Een Sabbatsrust

Leviticus 25:1-12

1 ¶  De HEER zei tegen Mozes, op de Sinai: 2  ‘Zeg tegen de Israëlieten: “Wanneer jullie eenmaal in het land zijn dat ik je zal geven, moet het land rust krijgen, een sabbatsrust gewijd aan de HEER. 3  Zes jaar achtereen mogen jullie je land inzaaien, je wijngaard snoeien en de oogst binnenhalen. 4  Maar het zevende jaar moeten jullie het land laten rusten. Het is een sabbatsjaar dat aan de HEER gewijd is. Je mag dan je land niet inzaaien, je wijngaarden niet snoeien, 5  het koren dat vanzelf opkomt niet als oogst binnenhalen en niet de druiven oogsten van je ongesnoeide wijnstokken. Het moet een jaar zijn van volstrekte rust voor het land. 6  Wat er in dat jaar op het land groeit is voor jullie allen. Je mag er zelf van eten, maar ook je slaven en slavinnen, je loonarbeiders en de vreemdelingen die bij je te gast zijn; 7  ook voor je veestapel en voor de in het wild levende dieren kan het als voedsel dienen.8 ¶  Na verloop van zeven sabbatsjaren, na zeven maal zeven jaar, wanneer er negenenveertig jaren verstreken zijn, 9  moeten jullie op de tiende dag van de zevende maand de ramshoorn luid laten schallen. Op Grote verzoendag moet in heel het land de ramshoorn schallen. 10  Elk vijftigste jaar zal voor jullie een heilig jaar zijn, waarin kwijtschelding wordt afgekondigd voor alle inwoners van het land. Dit is het jubeljaar, waarin ieder naar zijn eigen grond en zijn eigen familie kan terugkeren. 11  Elk vijftigste jaar zal voor jullie een jubeljaar zijn. Je mag dan niet zaaien, het koren dat vanzelf opkomt niet als oogst binnenhalen en niet de druiven oogsten van je ongesnoeide wijnstokken. 12  Het is een jubeljaar, dat als heilig beschouwd moet worden. Jullie zullen dat jaar leven van wat er vanzelf opkomt. (NBV)

Het staat er niet voor niks: ” De HEER zei tegen Mozes, op de Sinaï  ” Het gaat niet om regels die door een volksvergadering, zoals in het boek Jozua is beschreven, of later door een Koning als David zijn uitgevaardigd. Het gaat om de richtlijnen voor een menselijke samenleving. Richtlijnen die ons zeker in onze dagen raar zullen voorkomen. Het geloof is immers voor elk individu, je moet je hartje in alle vroomheid aan de Here Jezus schenken en er veel over vertellen of  je moet je geloof achter de voordeur houden, het geloof is een particuliere zaak. Buiten de deur moet er gewerkt worden. Zeven dagen in de week en vierentwintig uur per dag. Natuurlijk mag er rust zijn maar dat is net als geloof voor iedereen particulier en dus apart. Als je de verdedigers van de inrichting van onze economie hoort lijkt het er soms op dat het vormen van een samenleving van mondige mensen sterk bestreden moet worden. Samen sporten, samen van de natuur genieten, samen buurt of dorp zijn moet eigenlijk onmogelijk gemaakt worden. Maar de Bijbel gaat altijd twee stappen verder.

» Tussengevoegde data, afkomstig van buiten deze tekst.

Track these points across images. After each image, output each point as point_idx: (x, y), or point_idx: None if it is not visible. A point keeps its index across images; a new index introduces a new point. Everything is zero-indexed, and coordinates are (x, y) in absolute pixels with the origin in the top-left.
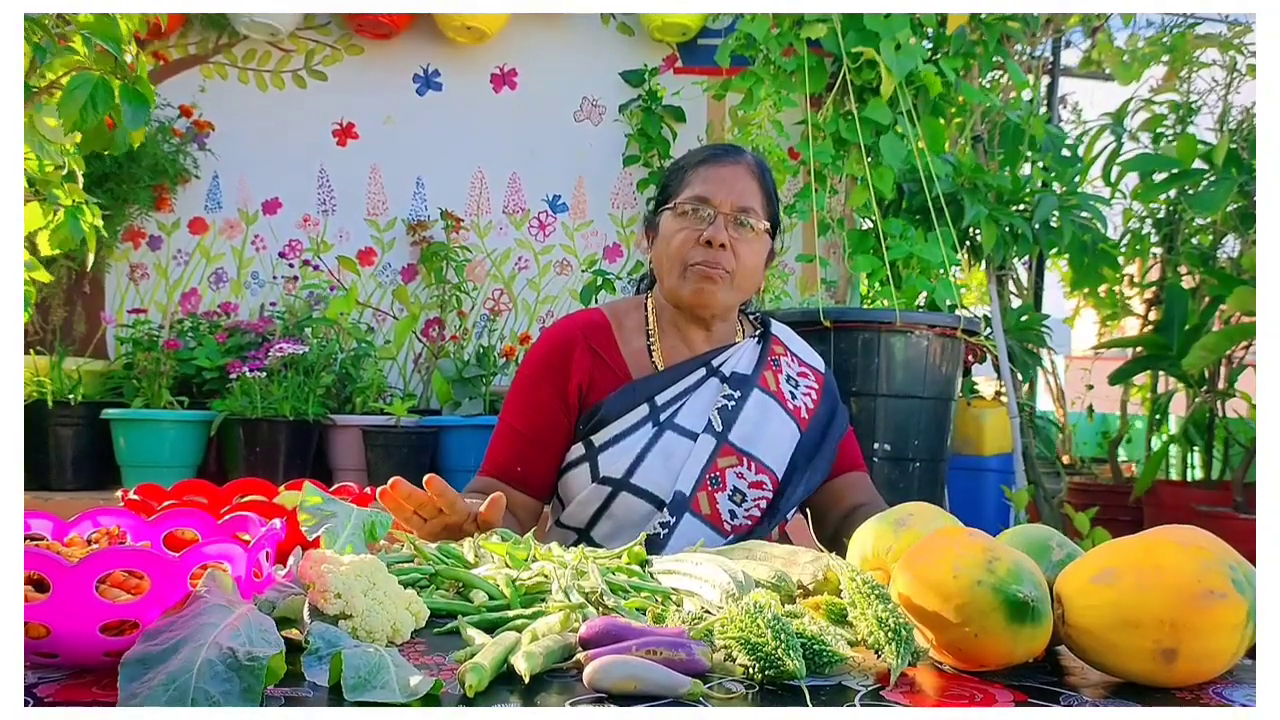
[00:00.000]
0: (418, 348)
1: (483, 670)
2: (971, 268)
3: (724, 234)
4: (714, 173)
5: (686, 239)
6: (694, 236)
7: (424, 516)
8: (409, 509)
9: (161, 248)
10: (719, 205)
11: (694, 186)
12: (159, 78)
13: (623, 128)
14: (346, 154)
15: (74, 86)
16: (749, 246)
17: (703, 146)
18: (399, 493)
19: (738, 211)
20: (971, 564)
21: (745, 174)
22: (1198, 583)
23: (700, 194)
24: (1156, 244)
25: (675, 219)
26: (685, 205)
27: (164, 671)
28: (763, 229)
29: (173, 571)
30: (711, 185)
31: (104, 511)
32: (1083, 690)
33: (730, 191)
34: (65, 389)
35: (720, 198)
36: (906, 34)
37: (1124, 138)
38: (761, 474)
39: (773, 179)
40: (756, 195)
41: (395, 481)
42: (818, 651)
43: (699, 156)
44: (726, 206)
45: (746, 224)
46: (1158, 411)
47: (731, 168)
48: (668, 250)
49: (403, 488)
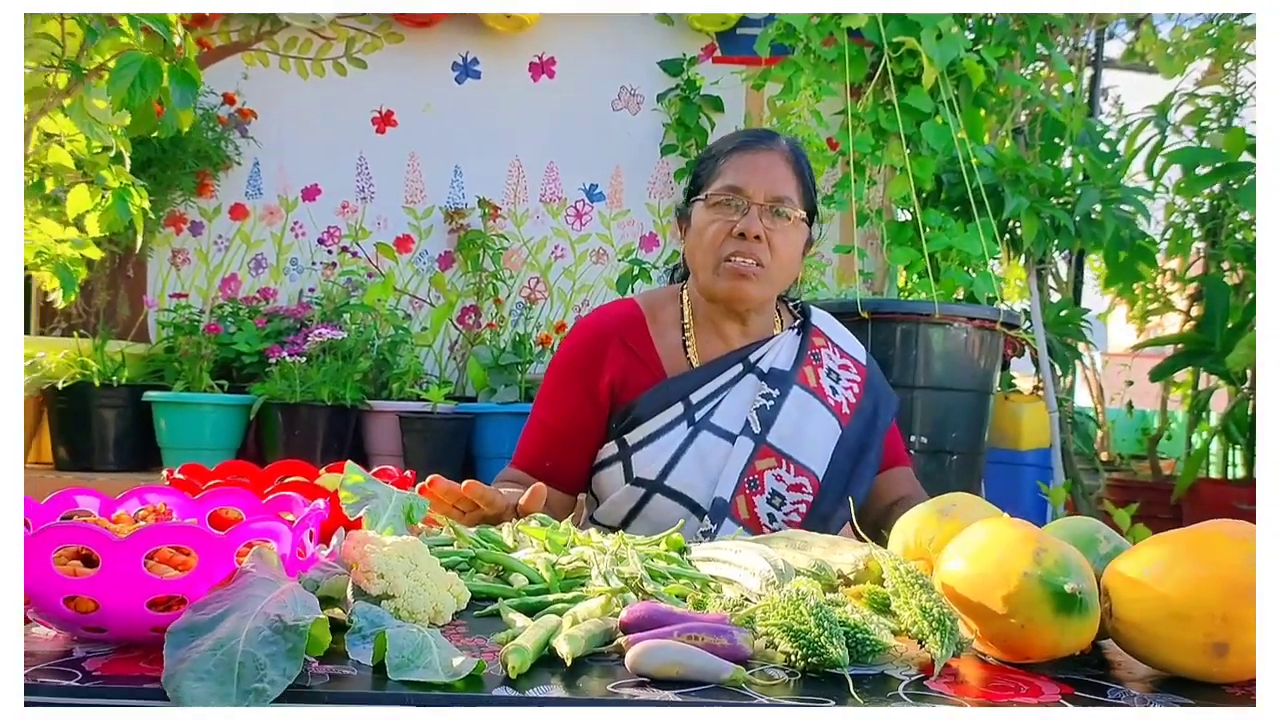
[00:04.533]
0: (454, 335)
1: (525, 652)
2: (1011, 261)
3: (758, 225)
4: (747, 161)
5: (719, 231)
6: (727, 228)
7: (462, 510)
8: (447, 503)
9: (203, 233)
10: (753, 195)
11: (726, 176)
12: (202, 65)
13: (661, 117)
14: (385, 142)
15: (123, 66)
16: (784, 237)
17: (735, 133)
18: (438, 490)
19: (772, 201)
20: (1018, 554)
21: (780, 161)
22: (1249, 576)
23: (733, 183)
24: (1199, 239)
25: (708, 210)
26: (718, 196)
27: (212, 638)
28: (799, 218)
29: (220, 548)
30: (744, 174)
31: (150, 489)
32: (1129, 684)
33: (764, 180)
34: (108, 372)
35: (754, 187)
36: (949, 23)
37: (1167, 131)
38: (801, 476)
39: (809, 164)
40: (791, 183)
41: (434, 479)
42: (861, 640)
43: (731, 144)
44: (760, 196)
45: (782, 213)
46: (1199, 408)
47: (765, 155)
48: (700, 243)
49: (441, 485)
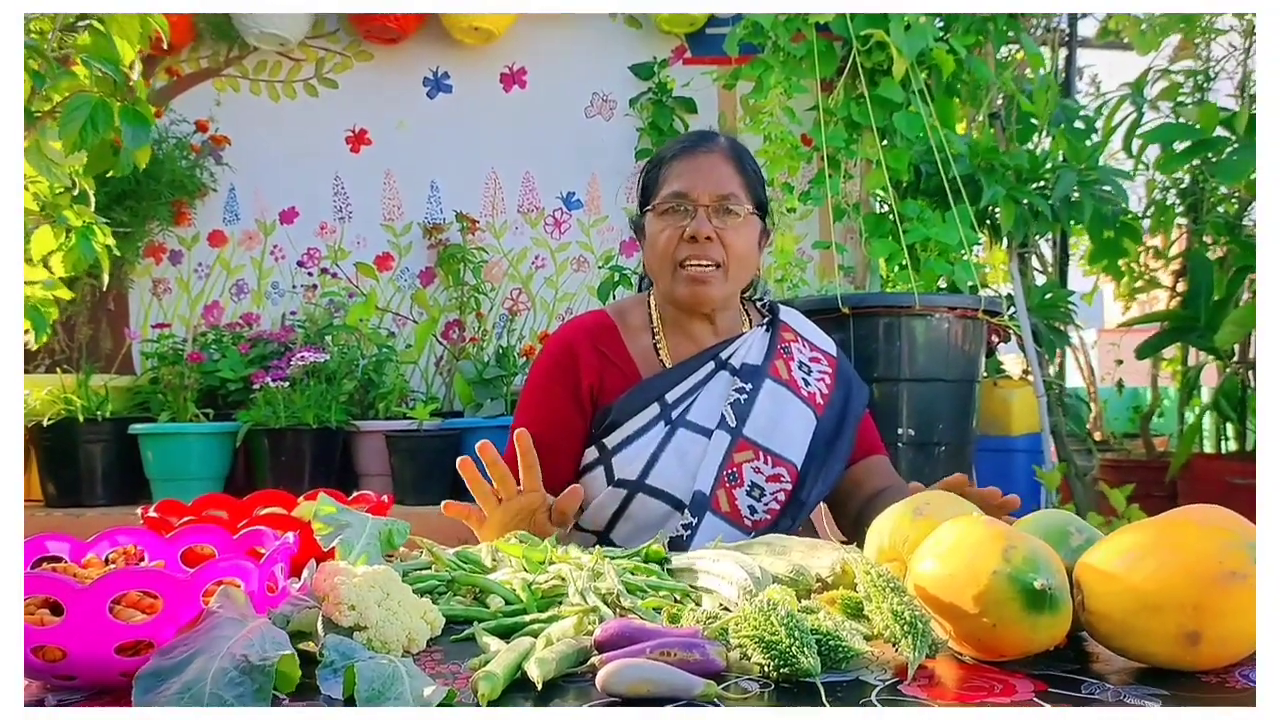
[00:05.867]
0: (438, 351)
1: (495, 678)
2: (992, 247)
3: (708, 226)
4: (688, 164)
5: (671, 237)
6: (678, 233)
7: (500, 497)
8: (487, 486)
9: (182, 262)
10: (698, 198)
11: (670, 182)
12: (173, 93)
13: (634, 122)
14: (360, 160)
15: (73, 108)
16: (736, 233)
17: (675, 139)
18: (486, 456)
19: (718, 200)
20: (988, 553)
21: (720, 160)
22: (1219, 564)
23: (677, 189)
24: (1181, 214)
25: (658, 218)
26: (665, 203)
27: (179, 682)
28: (748, 212)
29: (185, 590)
30: (687, 178)
31: (122, 531)
32: (1107, 677)
33: (707, 181)
34: (93, 406)
35: (699, 189)
36: (916, 13)
37: (1144, 108)
38: (779, 466)
39: (752, 158)
40: (735, 179)
41: (483, 444)
42: (833, 647)
43: (672, 151)
44: (706, 197)
45: (730, 210)
46: (1189, 385)
47: (705, 156)
48: (655, 251)
49: (490, 451)
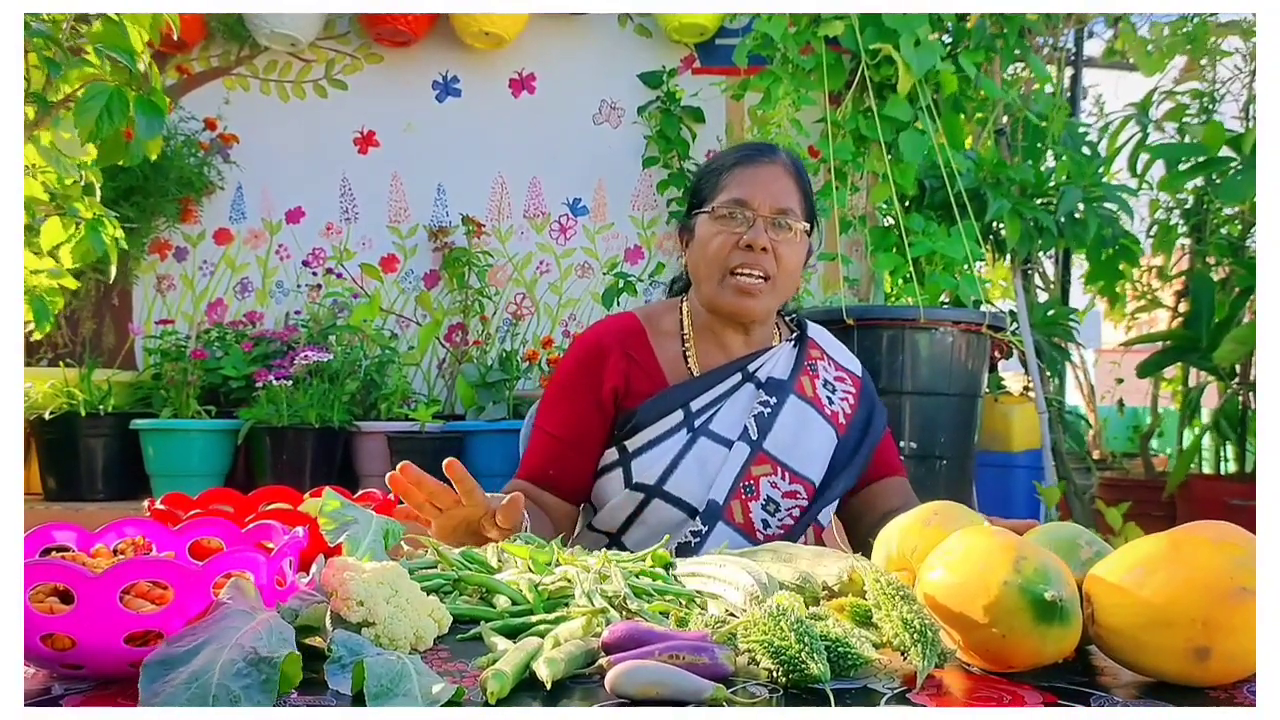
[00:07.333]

Voor de Bijbel is een  menselijke samenleving een samenleving waarin het hele volk om de zeven jaar samen vakantie neemt. Niemand en niets werkt meer. Je leeft van wat er op het land spontaan groeit, dat zou je dus samen kunnen inzamelen, maar verder ga je samen na hoe een samenleving onder de richtingwijzers van God er hoort uit te zien en wat je zou moeten doen om van je samenleving een nog betere samenleving te maken. Een heel jaar  vakantie, er zijn werkgevers en politici die bij een dergelijk wetsvoorstel spontaan een hartverlamming zouden krijgen. De narren in onze samenleving zouden extra zendtijd krijgen om het voorstel te bespotten. Niemand kan immers zomaar een jaar er tussenuit, laat staan een heel volk. In de jaren zeventig van de vorige eeuw werd het idee van het Sabbatsjaar weer ontdekt en in sommige beroepen namen enkelen zomaar een sabbatsjaar. Ze ervoeren dat ze slaaf geworden waren van hun werk en dat ze weer bevrijd moesten worden van die slavernij. Daar is die regel dan ook voor bedoeld, het geldt den arbeid te bevrijden. Maar daarvoor zouden we samen moeten durven werken.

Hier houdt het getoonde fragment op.